L’idea di fondo è che si dovesse rispondere ai veri bisogni dei malati. Ma quali erano questi veri bisogni? Basaglia mi disse una volta che “un vero bisogno” dei malati era di avere la carta igienica, non di avere carta igienica patinata o di color rosa; questi ultimi erano “bisogni ideologici”, insomma non veri bisogni. Certo che il desiderio di carta igienica raffinata può portare a disturbi intestinali, diceva, “anche una diarrea può essere ideologica”. Questa faccenda della diarrea ideologica all’epoca mi impressionò. Dopo tutto, qualsiasi sintomo nevrotico, per un fenomenologo marxista quale lui era, esprime un bisogno ideologico. Ma perché quello di carta igienica basic sarebbe un bisogno vero? Perché non usare l’acqua, rinunciando anche alla carta igienica? Del resto, per i taoisti o per i filosofi cinici greci, il bisogno per qualsiasi oggetto era inessenziale (“ideologico”). Salvo per un oggetto, la ciotola - ma Diogene gettò via anche quella. Insomma, a partire da quale momento un manufatto soddisfa un vero bisogno o crea desideri, ovvero bisogni ideologici? Il limite tra bisogno –  come desiderio che è legittimo soddisfare – e desideri non è mai assoluto, ma storicamente fluttuante: dipende da ciò che una società, in una data fase di sviluppo dei consumi, considera bene indispensabile o meno. Oggi il comfort hi-tech – cellulari, auto, computer, internet, ecc. - è la nostra indispensabile ciotola.

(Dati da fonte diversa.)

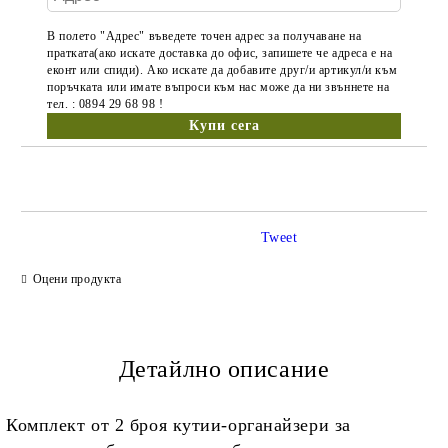
В полето "Адрес" въведете точен адрес за получаване на
пратката(ако искате доставка до офис, запишете че адреса е на
еконт или спиди). Ако искате да добавите друг/и артикул/и към
поръчката или имате въпроси към нас може да ни звъннете на
тел. : 0894 29 68 98 !
Tweet
Оцени продукта
Детайлно описание
Комплект от 2 броя кутии-органайзери за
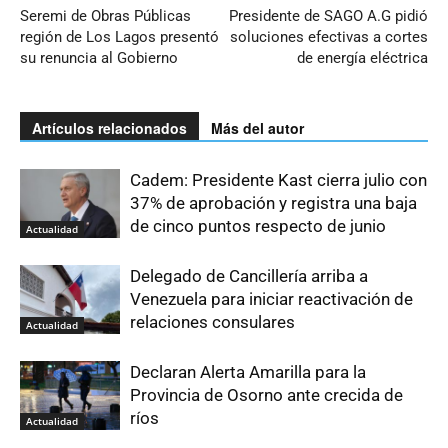
Seremi de Obras Públicas
Presidente de SAGO A.G pidió
región de Los Lagos presentó
soluciones efectivas a cortes
su renuncia al Gobierno
de energía eléctrica
Artículos relacionados
Más del autor
Cadem: Presidente Kast cierra julio con
37% de aprobación y registra una baja
de cinco puntos respecto de junio
Actualidad
Delegado de Cancillería arriba a
Venezuela para iniciar reactivación de
relaciones consulares
Actualidad
Declaran Alerta Amarilla para la
Provincia de Osorno ante crecida de
ríos
Actualidad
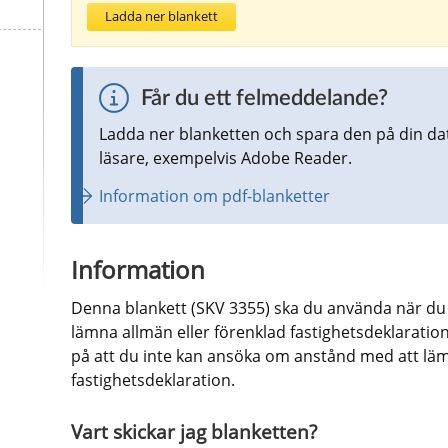
Ladda ner blankett
Får du ett felmeddelande?
Ladda ner blanketten och spara den på din da
läsare, exempelvis Adobe Reader.
Information om pdf-blanketter
Information
Denna blankett (SKV 3355) ska du använda när du 
lämna allmän eller förenklad fastighetsdeklaration 
på att du inte kan ansöka om anstånd med att lämn
fastighetsdeklaration.
Vart skickar jag blanketten?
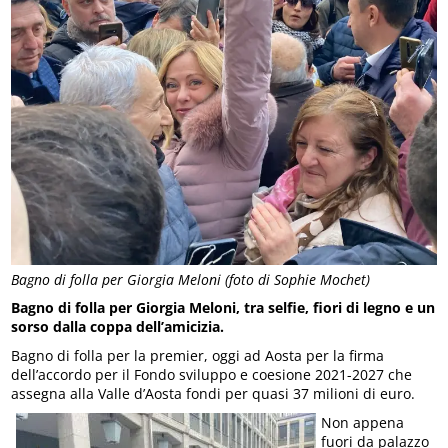
Bagno di folla per Giorgia Meloni (foto di Sophie Mochet)
Bagno di folla per Giorgia Meloni, tra selfie, fiori di legno e un
sorso dalla coppa dell’amicizia.
Bagno di folla per la premier, oggi ad Aosta per la firma
dell’accordo per il Fondo sviluppo e coesione 2021-2027 che
assegna alla Valle d’Aosta fondi per quasi 37 milioni di euro.
Non appena
fuori da palazzo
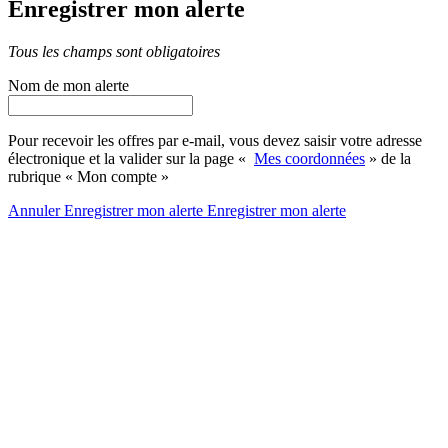
Enregistrer mon alerte
Tous les champs sont obligatoires
Nom de mon alerte
Pour recevoir les offres par e-mail, vous devez saisir votre adresse
électronique et la valider sur la page «
Mes coordonnées
» de la
rubrique « Mon compte »
Annuler
Enregistrer mon alerte
Enregistrer
mon alerte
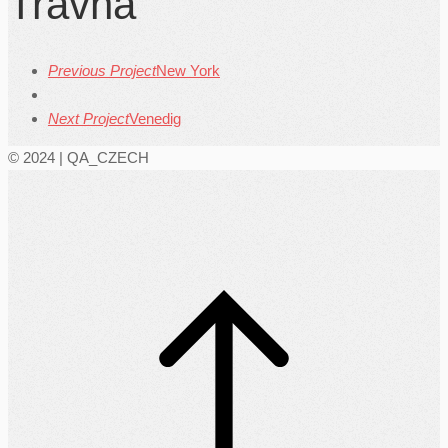
Travná
Previous Project
New York
Next Project
Venedig
© 2024 | QA_CZECH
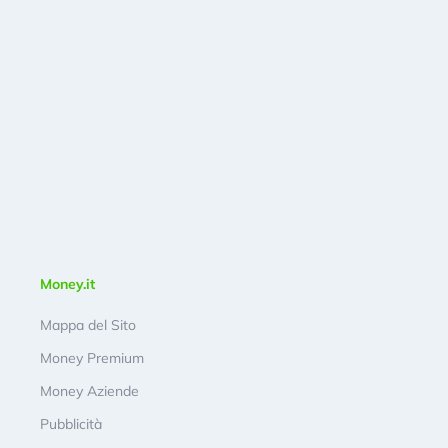
Money.it
Mappa del Sito
Money Premium
Money Aziende
Pubblicità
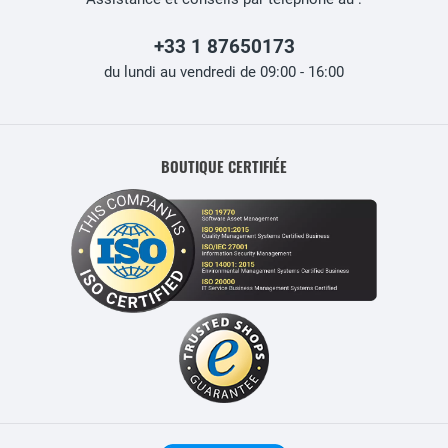
+33 1 87650173
du lundi au vendredi de 09:00 - 16:00
BOUTIQUE CERTIFIÉE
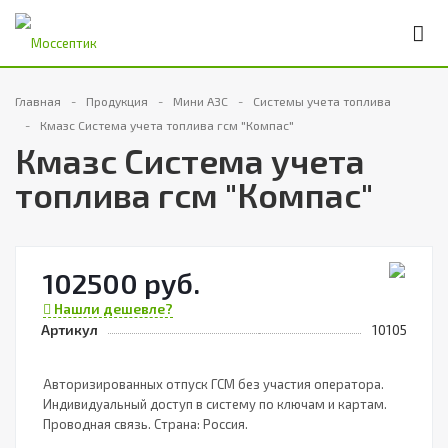
Главная
Продукция
Мини АЗС
Системы учета топлива
Кмазс Система учета топлива гсм "Компас"
Кмазс Система учета
топлива гсм "Компас"
102500 руб.
Нашли дешевле?
Артикул
10105
Авторизированных отпуск ГСМ без участия оператора.
Индивидуальный доступ в систему по ключам и картам.
Проводная связь. Страна: Россия.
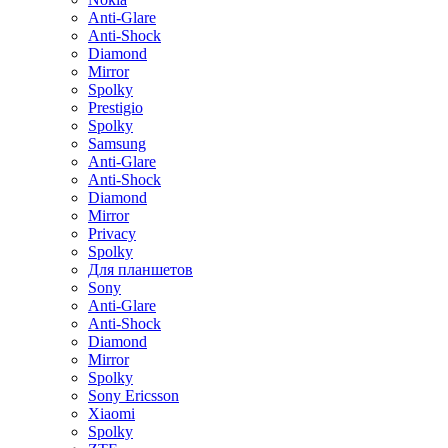
Anti-Glare
Anti-Shock
Diamond
Mirror
Spolky
Prestigio
Spolky
Samsung
Anti-Glare
Anti-Shock
Diamond
Mirror
Privacy
Spolky
Для планшетов
Sony
Anti-Glare
Anti-Shock
Diamond
Mirror
Spolky
Sony Ericsson
Xiaomi
Spolky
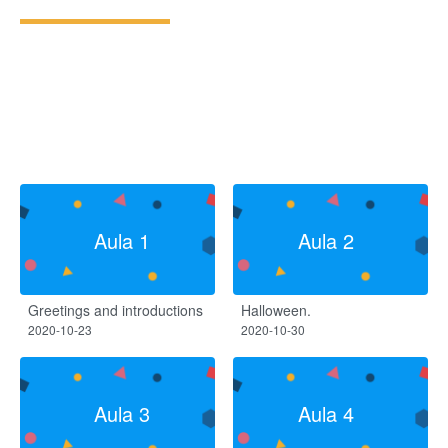
Aula 1
Aula 2
Greetings and introductions
Halloween.
2020-10-23
2020-10-30
Aula 3
Aula 4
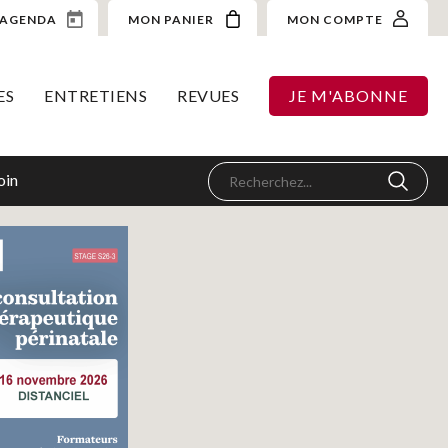
AGENDA
MON PANIER
MON COMPTE
ES
ENTRETIENS
REVUES
JE M'ABONNE
oin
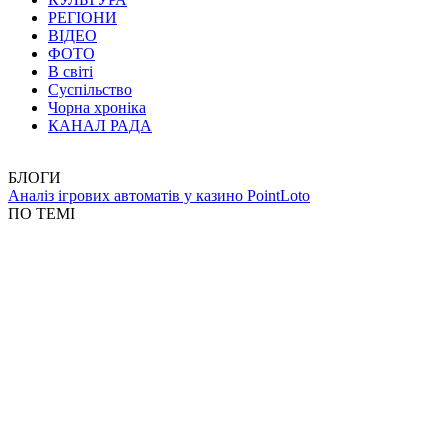
РЕГІОНИ
ВІДЕО
ФОТО
В світі
Суспільство
Чорна хроніка
КАНАЛ РАДА
БЛОГИ
Аналіз ігрових автоматів у казино PointLoto
ПО ТЕМІ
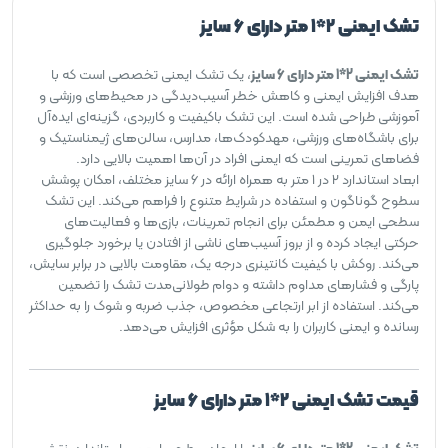
تشک ایمنی 2*1 متر دارای 6 سایز
تشک ایمنی 2*1 متر دارای 6 سایز
، یک تشک ایمنی تخصصی است که با
هدف افزایش ایمنی و کاهش خطر آسیب‌دیدگی در محیط‌های ورزشی و
آموزشی طراحی شده است. این تشک باکیفیت و کاربردی، گزینه‌ای ایده‌آل
برای باشگاه‌های ورزشی، مهدکودک‌ها، مدارس، سالن‌های ژیمناستیک و
فضاهای تمرینی است که ایمنی افراد در آن‌ها اهمیت بالایی دارد.
ابعاد استاندارد 2 در 1 متر به همراه ارائه در 6 سایز مختلف، امکان پوشش
سطوح گوناگون و استفاده در شرایط متنوع را فراهم می‌کند. این تشک
سطحی ایمن و مطمئن برای انجام تمرینات، بازی‌ها و فعالیت‌های
حرکتی ایجاد کرده و از بروز آسیب‌های ناشی از افتادن یا برخورد جلوگیری
می‌کند. روکش با کیفیت کانتینری درجه یک، مقاومت بالایی در برابر سایش،
پارگی و فشارهای مداوم داشته و دوام طولانی‌مدت تشک را تضمین
می‌کند. استفاده از ابر ارتجاعی مخصوص، جذب ضربه و شوک را به حداکثر
رسانده و ایمنی کاربران را به شکل مؤثری افزایش می‌دهد.
قیمت تشک ایمنی 2*1 متر دارای 6 سایز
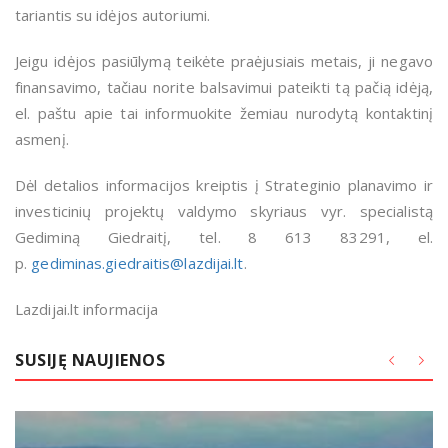
tariantis su idėjos autoriumi.
Jeigu idėjos pasiūlymą teikėte praėjusiais metais, ji negavo
finansavimo, tačiau norite balsavimui pateikti tą pačią idėją,
el. paštu apie tai informuokite žemiau nurodytą kontaktinį
asmenį.
Dėl detalios informacijos kreiptis į Strateginio planavimo ir
investicinių projektų valdymo skyriaus vyr. specialistą
Gediminą Giedraitį, tel. 8 613 83291, el.
p.
gediminas.giedraitis@lazdijai.lt
.
Lazdijai.lt informacija
SUSIJĘ NAUJIENOS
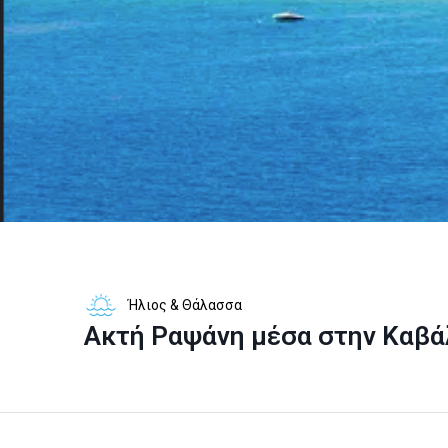
Ήλιος & Θάλασσα
Ακτή Ραψάνη μέσα στην Καβά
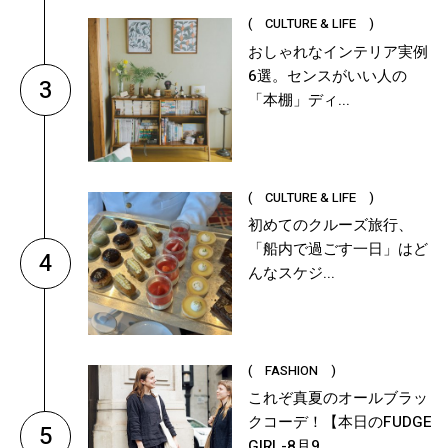
( CULTURE & LIFE )
おしゃれなインテリア実例
6選。センスがいい人の
3
「本棚」ディ...
( CULTURE & LIFE )
初めてのクルーズ旅行、
「船内で過ごす一日」はど
4
んなスケジ...
( FASHION )
これぞ真夏のオールブラッ
クコーデ！【本日のFUDGE
5
GIRL-8月9...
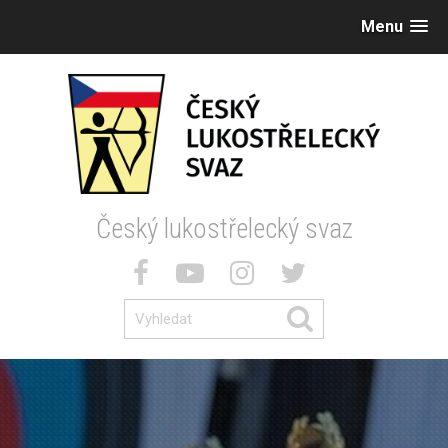
Menu
Český lukostřelecký svaz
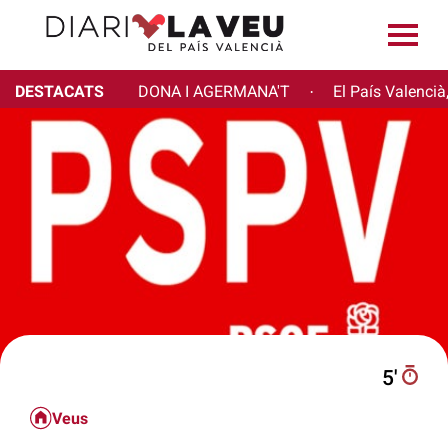
DESTACATS
DONA I AGERMANA'T
El País Valencià
·
5′
Veus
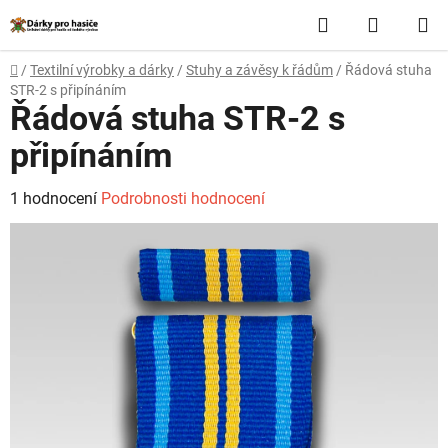
Přejít
Hledat
NÁKUP
na
obsah
KOŠÍK
Domů
/
Textilní výrobky a dárky
/
Stuhy a závěsy k řádům
/
Řádová stuha
STR-2 s připínáním
Řádová stuha STR-2 s
připínáním
Průměrné
1 hodnocení
Podrobnosti hodnocení
hodnocení
produktu
je
5,0
z
5
hvězdiček.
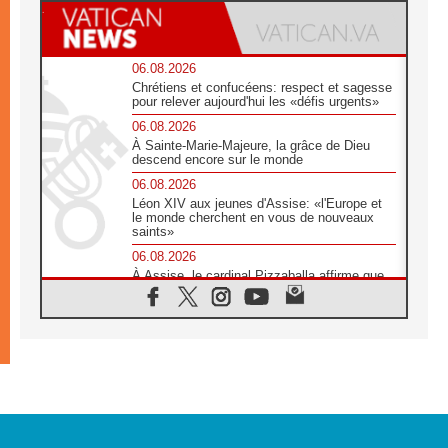
06.08.2026
Chrétiens et confucéens: respect et sagesse
pour relever aujourd'hui les «défis urgents»
06.08.2026
À Sainte-Marie-Majeure, la grâce de Dieu
descend encore sur le monde
06.08.2026
Léon XIV aux jeunes d'Assise: «l'Europe et
le monde cherchent en vous de nouveaux
saints»
06.08.2026
À Assise, le cardinal Pizzaballa affirme que
«les chrétiens veulent la paix»
06.08.2026
Au Mexique, le cardinal Parolin invite à être
aux côtés des marginalisées
06.08.2026
À Assise, le Pape invite les jeunes à
«construire la civilisation de l'amour»
05.08.2026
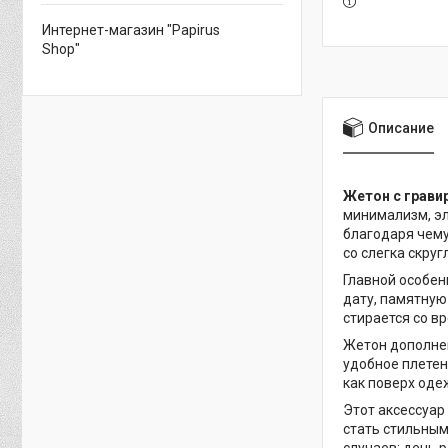
Интернет-магазин "Papirus
Shop"
Описание
Жетон с грави
минимализм, эл
благодаря чему
со слегка скру
Главной особен
дату, памятную
стирается со в
Жетон дополнен
удобное плетен
как поверх одеж
Этот аксессуар
стать стильным
случаев: день 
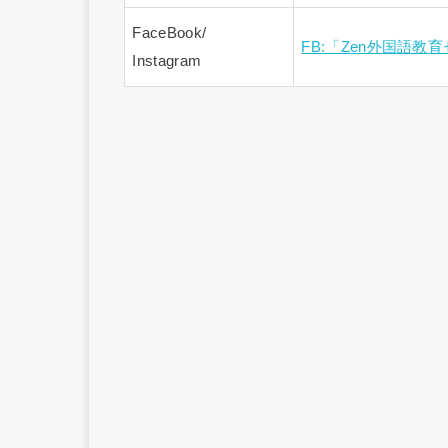
FaceBook/
FB:「Zen外国語教
Instagram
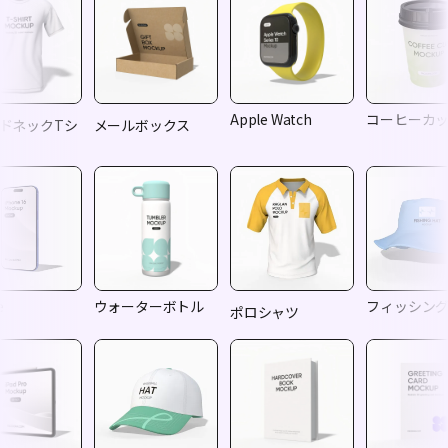
Apple Watch
コーヒーカ
ドネックTシ
メールボックス
e
ウォーターボトル
フィッシン
ポロシャツ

Basaglia era come divorato dalla necessità di agire, e certo era una persona irritabile. Anche con me una volta montò su tutte le furie perché gli avevo fatto non so più quale obiezione sulla strategia di de-manicomializzazione. I suoi stessi tic oculari esprimevano la sua impazienza, la sua fretta….  Ma in fondo Basaglia era soprattutto un intellettuale raffinato, appassionato di fenomenologia e di arte (suo fratello era un artista quotato), che si era forzato a fare il Grande Riformatore. Era tanto incazzato proprio contro i suoi colleghi psichiatri, contro il sistema manicomiale? o contro il fatto che, nel fondo, non aveva potuto seguire la sua vera vocazione?